KPK Jelaskan Status Tahanan Rumah Yaqut Cholil Qoumas, Bukan Permanen
Komisi Pemberantasan Korupsi (KPK) memberikan penjelasan resmi terkait isu yang beredar mengenai mantan Menteri Agama Yaqut Cholil Qoumas yang disebut tidak berada di rumah tahanan (Rutan) KPK sejak Kamis malam, 19 Maret 2026. Juru Bicara KPK Budi Prasetyo menegaskan bahwa lembaga antirasuah tersebut telah mengalihkan status penahanan Yaqut menjadi tahanan rumah.
Pengalihan Status Penahanan Berdasarkan Permohonan
Budi Prasetyo menyatakan bahwa pengalihan jenis penahanan terhadap tersangka Yaqut Cholil Qoumas dilakukan dari penahanan di Rutan KPK menjadi tahanan rumah, efektif sejak Kamis malam, 19 Maret 2026. Keputusan ini diambil setelah adanya permohonan yang diajukan pada Selasa, 17 Maret 2026, dan dikabulkan dengan mempertimbangkan ketentuan dalam Pasal 108 ayat (1) dan (11) Undang-Undang Nomor 20 Tahun 2025 tentang KUHAP.
"Benar, penyidik melakukan pengalihan jenis penahanan terhadap tersangka saudara YCQ, dari penahanan di Rutan KPK menjadi tahanan rumah, sejak hari Kamis (19/3) malam kemarin," kata Budi dalam keterangannya pada Sabtu, 21 Maret 2026.
Status Sementara dan Pengawasan Ketat
Meskipun pengalihan penahanan ini disetujui, Budi menekankan bahwa status tahanan rumah untuk Yaqut Cholil Qoumas bersifat sementara dan tetap berada dalam pengawasan ketat KPK. Ia memastikan bahwa proses ini sesuai dengan ketentuan dan prosedur penyidikan maupun penahanan terhadap seorang tersangka.

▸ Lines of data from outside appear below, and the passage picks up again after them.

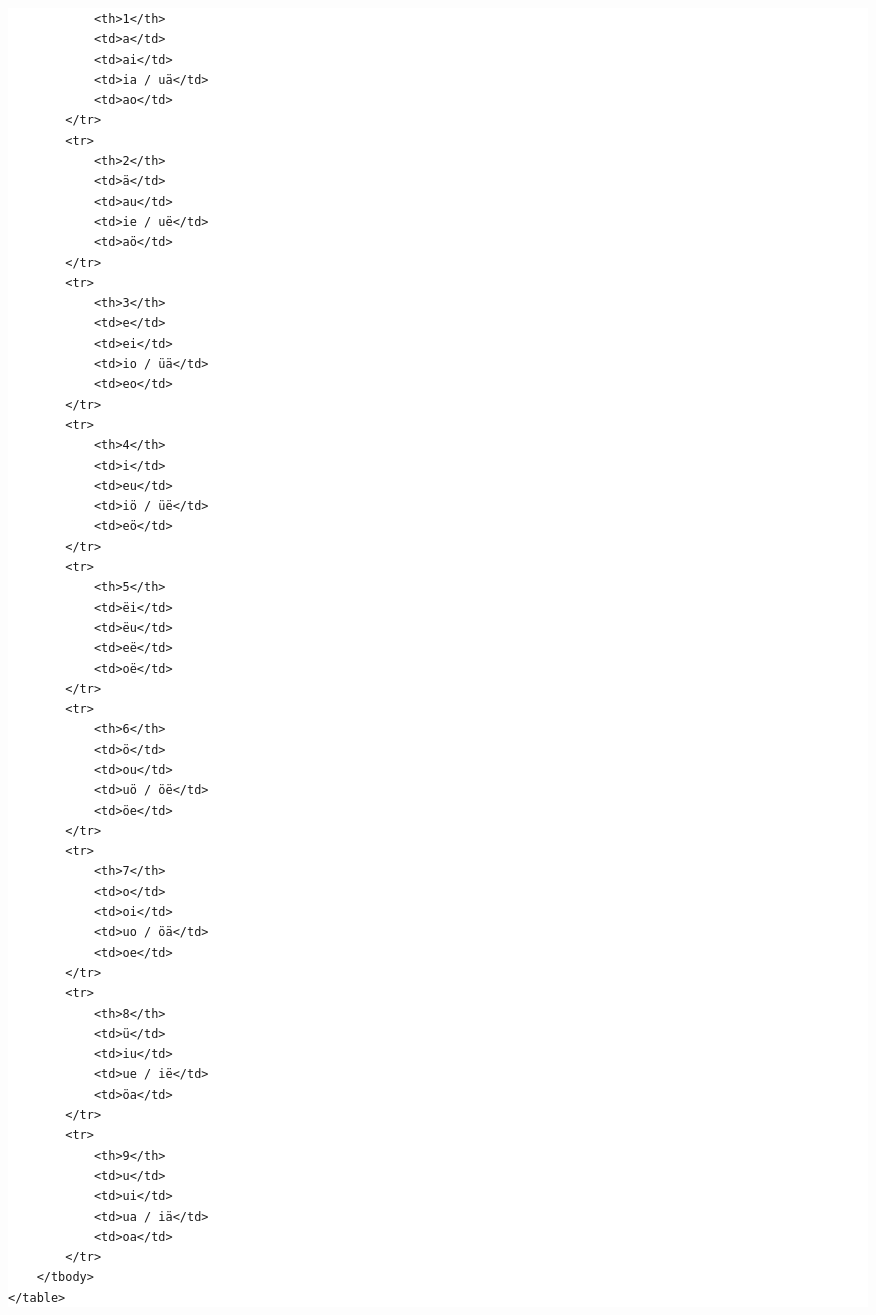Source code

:                 <th>1</th>
                <td>a</td>
                <td>ai</td>
                <td>ia / uä</td>
                <td>ao</td>
            </tr>
            <tr>
                <th>2</th>
                <td>ä</td>
                <td>au</td>
                <td>ie / uë</td>
                <td>aö</td>
            </tr>
            <tr>
                <th>3</th>
                <td>e</td>
                <td>ei</td>
                <td>io / üä</td>
                <td>eo</td>
            </tr>
            <tr>
                <th>4</th>
                <td>i</td>
                <td>eu</td>
                <td>iö / üë</td>
                <td>eö</td>
            </tr>
            <tr>
                <th>5</th>
                <td>ëi</td>
                <td>ëu</td>
                <td>eë</td>
                <td>oë</td>
            </tr>
            <tr>
                <th>6</th>
                <td>ö</td>
                <td>ou</td>
                <td>uö / öë</td>
                <td>öe</td>
            </tr>
            <tr>
                <th>7</th>
                <td>o</td>
                <td>oi</td>
                <td>uo / öä</td>
                <td>oe</td>
            </tr>
            <tr>
                <th>8</th>
                <td>ü</td>
                <td>iu</td>
                <td>ue / ië</td>
                <td>öa</td>
            </tr>
            <tr>
                <th>9</th>
                <td>u</td>
                <td>ui</td>
                <td>ua / iä</td>
                <td>oa</td>
            </tr>
        </tbody>
    </table>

"Kami pastikan bahwa proses pengalihan penahanan untuk sementara waktu ini sesuai ketentuan dan prosedur penyidikan maupun penahanan terhadap seorang tersangka," tulis Budi. Ia juga menegaskan bahwa proses penanganan perkara tetap berjalan sesuai dengan perundang-undangan yang berlaku.
Informasi dari Istri Immanuel Ebenezer
Sebagai informasi tambahan, istri dari bekas Wakil Menteri Ketenagakerjaan Immanuel Ebenezer, Silvia Harefa, mengungkapkan bahwa saat menjenguk suaminya di Rutan KPK pada Sabtu, 21 Maret 2026, ia diberi tahu bahwa Yaqut Cholil Qoumas tidak terlihat sejak Kamis malam. Silvia menyatakan bahwa semua tahanan di Rutan KPK mengetahui hal ini, meskipun mereka bertanya-tanya mengenai keberadaan pria yang akrab disapa Gus Yaqut tersebut.
"Ini sih, tadi sih sempat enggak ngelihat Gus Yaqut ya. Infonya sih katanya keluar hari Kamis malam," kata Silvia kepada wartawan. Ia menambahkan bahwa pertemuan dengan suaminya berlangsung selama tiga jam, dari pukul 10.00 hingga 13.00 WIB, dan mereka mengobrol banyak hal, termasuk informasi tentang Yaqut.
KPK Akan Mengecek Informasi Lebih Lanjut
Saat dikonfirmasi mengenai kabar dari Silvia Harefa, Juru Bicara KPK Budi Prasetyo menyatakan bahwa pihaknya akan terlebih dahulu mengecek informasi tersebut sebelum memberikan pernyataan lebih lanjut. "Dicek dulu ya," kata Budi saat dikonfirmasi.
Pengalihan status penahanan ini terjadi setelah sebelumnya, pada Rabu 11 Maret 2026, Hakim Tunggal Pengadilan Negeri Jakarta Selatan Sulistyo Muhammad Dwi Putro menolak permohonan praperadilan yang diajukan Yaqut Cholil Qoumas. Kasus ini terus menjadi perhatian publik seiring dengan proses hukum yang sedang berjalan.